▶ [Direction 1]:
Name every television or radio program that the profile of gardener Tom Spencer mentions by title.
▶ [Direction 2]:
Continue the profile of gardener Tom Spencer from its final sentence.

▶ [Source]:
_ _ _ _
By Suzanne Labry |
here is something Zen-like about the way Tom Spencer moves through his garden. Wearing a large-brimmed hat and carrying a pair of garden shears, Spencer — the longtime host of the weekly Public Television series, Central Texas Gardener — seems in total harmony with his surroundings. He delights in the sight of a Gulf fritillary butterfly alighting on a passion vine and then casually trims an aggressive twining branch from the same plant, his mind and body equally engaged.
People garden for different reasons, and there are probably as many reasons as there are gardeners. Tom Spencer gardens because it puts him in touch with the divine in nature and at peace with himself.
There is a playful reverence about the way Tom describes his garden that marks it as a deeply personal space — one made up of self-revelatory aspects and full of symbolism. The various long-view corridors that he has incorporated into his .4-of-an-acre space harken back to his childhood in Duchess County, New York, in the Hudson River Valley, where his family’s hillside home allowed spectacular vistas of the surrounding countryside. The “stroll garden” format, raked sand area, set stones and water feature are elements inspired by a trip to Japan and a long-held admiration for Japanese gardens, informed by a love of haiku. “Possumhaw Hollow,” a small garden grotto formed by possumhaw hollies (Ilex decidua), is a sanctuary used for reflection and morning coffee. The native plants found throughout the garden have as much a personal purpose as a practical one, in that they recall the time in his life when Tom first came to Texas. The allée of bald cypress trees echoes the natural streambeds of the Texas Hill Country that he now calls home. A Greek key labyrinth, so called because the square pieces sticking out in the pattern look rather like a key, provides a space for spiritual meditation. And on it goes, each planting and design feature imbued with significance.
“When I give classes on landscape design, I always tell people to create spaces that are meaningful to them,” says Tom. “I tell them to remember their favorite place as a child — a place where they found comfort or felt safe, and then use that as a starting point for their garden.” Clearly, he follows his own advice.
Tom says that he grew up in a garden. His parents both loved gardening, and their home, a former apple orchard, was planted with lilacs and roses, and surrounded by forests. He has fond memories of going to nurseries with his mother to pick out annuals for their flowerbeds. Every Saturday morning, he and his parents listened to “The Dutch Gardener,” a call-in radio show. Tom remembers thinking then that having his own gardening radio show would be a great job to have. That seed of thought came to fruition in 1983, when Tom began hosting the Austin-based radio station KLBJ’s The Greenthumb Hour. He’s been doing it ever since.
But earlier, when his Bachelor of Arts degree in history from the University of Texas at Austin didn’t afford him an abundance of employment opportunities, Tom had decided to see the world. To earn the money he needed for an extended tour of Europe, he moved to Houston, where he found a job in a local nursery. There he learned the rudiments of landscape design and soon began freelancing as a landscape designer. After a couple of years, he moved back to Austin to work on his Masters degree at UT, and began a work/study program at the local PBS television affiliate, KLRU. He became a producer after three months, realized that he’d found his dream job, quit school and never looked back, forging an award-winning career that has spanned more than two decades.
_ _ _ _
Recorded data:
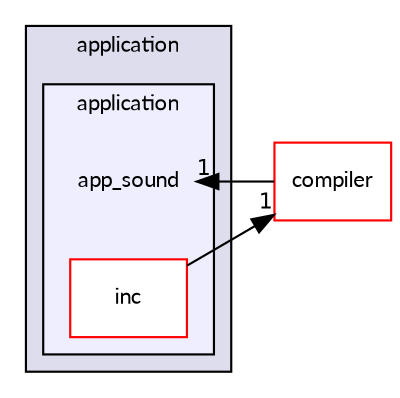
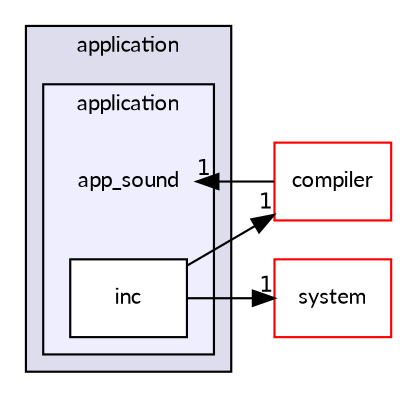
  digraph {
    compound=true
    fontname=Lato
    rankdir=LR
    node [fontname=Lato fontsize=10 shape=box color=red fillcolor=white style=filled]
    edge [fontname=Lato headlabel=1 labeldistance=1.5 labelfontname=Helvetica labelfontsize=10]
    n1 [label=app_sound shape=plaintext color="" fillcolor="" style=""]
-   n2 [label=inc]
+   n2 [color=black label=inc]
    n3 [label=compiler]
+   n4 [label=system]
    subgraph cluster_1 {
      bgcolor="#ddddee"
      fontsize=10
      label=application
      pencolor=black
      subgraph cluster_2 {
        bgcolor="#eeeeff"
        fontsize=10
        label=application
        pencolor=black
        n1
        n2
      }
    }
    n2 -> n3
+   n2 -> n4
    n3 -> n1
  }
_ _ _ _
▶ [Answer 1]:
Central Texas Gardener
The Dutch Gardener
The Greenthumb Hour

▶ [Answer 2]:
Tom has landscaped just about every place he’s lived, even taking over the grounds of the condominium complex where he resided for many years. When he bought his current home nine years ago, the potential for creating his dream garden was an overriding factor in the site selection. Finally he found what he was looking for, but it took a seasoned gardener’s eye to spot the pearl in the oyster, so to speak. “The place was a jungle,” recalls Tom. “We removed over 60 trash trees and a thick stand of bamboo. Since then we’ve planted 70 trees — the ones we want, where we want them.” Knowing that good soil is the key to any garden, he swore that he’d start with a clean slate, eventually incorporating 35 dump-truck-loads of compost, mulch and granite gravel into his long, relatively narrow yard.
Tom’s landscape plan was based on the geometric style of classical European gardens using lots of structure softened through plantings. Although his design was formal in nature, he did not want it to be rigid. “My geometry was basically circles and straight lines — I connected the dots,” he says. “I call it a European geometric garden with an Asian, Texas-native overlay.”
Entry to the garden from the house is through a raised-circle seating area formed when Tom removed a low, dark “creepy” porch, two rotten decks and what he calls a “Charlie’s Angels hot tub.” From there, the garden is laid out on a grid of pathways that graciously invite an exploratory stroll. Surprises and delights await discovery: a “cat porch” that allows favorite pets to enjoy the garden on their own terms, a sculpture on loan from an artist friend, a conversation nook tucked away in a leafy alcove, garden rooms formed by five kinds of boxwood, benches on which to be still and listen to birdsong and insect patter.
An acclaimed writer and photographer, Tom is inspired by his garden. His Web site, Soul of the Garden (http://www.soulofthegarden.com/), which won the 2007 Mouse and Trowel Award, is subtitled “Exploring the Garden of Life from an Austin Garden.” His often close-up photographs are intimate and lyrical, and frequently feature subjects from his own yard. His blog, The Daily Muse, gives further insight into his approach to gardening:
“We do not create gardens as places to simply pass through, and God help us, I hope we don’t consider them as drive-by ornaments. Instead, gardeners create spaces that they long to be with. We hunger for places that bring us closer to ourselves, and yet, empty us of self — where the boundaries, categories, and definitions of our lives blur and fall away. Our garden seats, our places of meditation, offer us the sanctuary and rest that our own consciousness denies us.” — The Daily Muse, August 22, 2000
Tom Spencer certainly seems to have created his garden as just such a space.